Tools for building GPU clusters
BSD 3-Clause "New" or "Revised" License
1.24k stars 324 forks source link

Adding a Lua submission script #1309

Closed clemsgrs closed 1 month ago

clemsgrs commented 1 month ago

hi, i'd like to use a Lua job submission script to enforce some QoS related things. However, i cannot get it to work.

Here is a step-by-step description of what i did:

  1. updated config/group_vars/all.yml to add installation of lua dev package
################################################################################
# SOFTWARE                                                                     #
################################################################################
# Extra software to install or remove
# Playbook: software
software_extra_packages:
  - liblua5.2-dev
  1. updated roles/slurm/defaults/main.yml to add the --with-lua flag in slurm_configure:
slurm_configure:  './configure --prefix={{ slurm_install_prefix }} --disable-dependency-tracking --disable-debug --disable-x11 --enable-really-no-cray --enable-salloc-kill-cmd --with-hdf5=no --sysconfdir={{ slurm_config_dir }} --enable-pam --with-pam_dir={{ slurm_pam_lib_dir }} --with-shared-libslurm --without-rpath --with-pmix={{ pmix_install_prefix }} --with-hwloc={{ hwloc_install_prefix }} --with-lua'
  1. update slurm.conf to add the following:
# SUBMISSION FILTERS
JobSubmitPlugins=lua
  1. deploy the cluster through ansible:
ansible-playbook -l slurm-cluster playbooks/slurm-cluster.yml -k -K

Once the cluster deployed, i check /var/log/slurm/slurmctld.log where i can see the following error:

slurmctld version 23.02.2 started on cluster deepops
error: Couldn't find the specified plugin name for job_submit/lua looking at all files
error: cannot find job_submit plugin for job_submit/lua
error: cannot create job_submit context for job_submit/lua
fatal: failed to initialize job_submit plugin

If i check under /usr/local/lib/slurm/, there is no job_submit_lua.so!
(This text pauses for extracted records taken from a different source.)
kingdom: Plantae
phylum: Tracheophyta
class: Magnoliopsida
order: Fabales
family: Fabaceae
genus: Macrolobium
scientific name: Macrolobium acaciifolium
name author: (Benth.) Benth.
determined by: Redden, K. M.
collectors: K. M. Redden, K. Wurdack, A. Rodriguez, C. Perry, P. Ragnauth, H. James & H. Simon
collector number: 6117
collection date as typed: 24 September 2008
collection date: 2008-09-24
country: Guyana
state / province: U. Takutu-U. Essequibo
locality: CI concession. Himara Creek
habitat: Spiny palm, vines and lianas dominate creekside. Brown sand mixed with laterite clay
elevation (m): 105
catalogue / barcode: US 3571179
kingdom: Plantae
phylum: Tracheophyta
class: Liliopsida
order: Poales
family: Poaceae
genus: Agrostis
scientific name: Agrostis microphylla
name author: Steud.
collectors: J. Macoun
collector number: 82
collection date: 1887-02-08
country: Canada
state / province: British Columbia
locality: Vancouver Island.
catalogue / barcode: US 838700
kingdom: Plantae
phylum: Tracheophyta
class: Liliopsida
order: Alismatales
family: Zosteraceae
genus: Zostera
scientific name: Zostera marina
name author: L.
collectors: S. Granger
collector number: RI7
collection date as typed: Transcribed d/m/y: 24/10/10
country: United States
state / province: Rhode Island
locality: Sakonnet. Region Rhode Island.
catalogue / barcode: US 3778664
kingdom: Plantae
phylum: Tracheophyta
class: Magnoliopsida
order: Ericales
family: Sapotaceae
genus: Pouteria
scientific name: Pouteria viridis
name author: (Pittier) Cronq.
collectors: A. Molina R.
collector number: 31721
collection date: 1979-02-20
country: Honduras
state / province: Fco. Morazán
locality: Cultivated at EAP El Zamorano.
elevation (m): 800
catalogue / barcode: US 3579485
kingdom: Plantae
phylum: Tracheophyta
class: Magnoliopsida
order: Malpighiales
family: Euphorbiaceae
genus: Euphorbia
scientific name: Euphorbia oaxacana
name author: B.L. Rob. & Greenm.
I'm a bit lost as to what i should do now.

itzsimpl commented 1 month ago

There should be no need to pass --with-lua as it is enabled by default https://github.com/SchedMD/slurm/blob/e9e167304503cad92c57ed78f59ea3cab7b7ddb0/configure#L26665 and Lua support gets built if Slurm finds the Lua package installed. Double check if the package is indeed installed (as per the Slurm configure file versions 5.1-5.4 seem to be supported).

If you did not update the Slurm version you may need to force a recompile of Slurm by setting the variable slurm_force_rebuild: yes, see https://github.com/NVIDIA/deepops/blob/6186cf17726f51dede6d8c277f0184c16d21752c/roles/slurm/defaults/main.yml#L21.

clemsgrs commented 1 month ago

that did the trick, thank you for the fast reply! much appreciated :)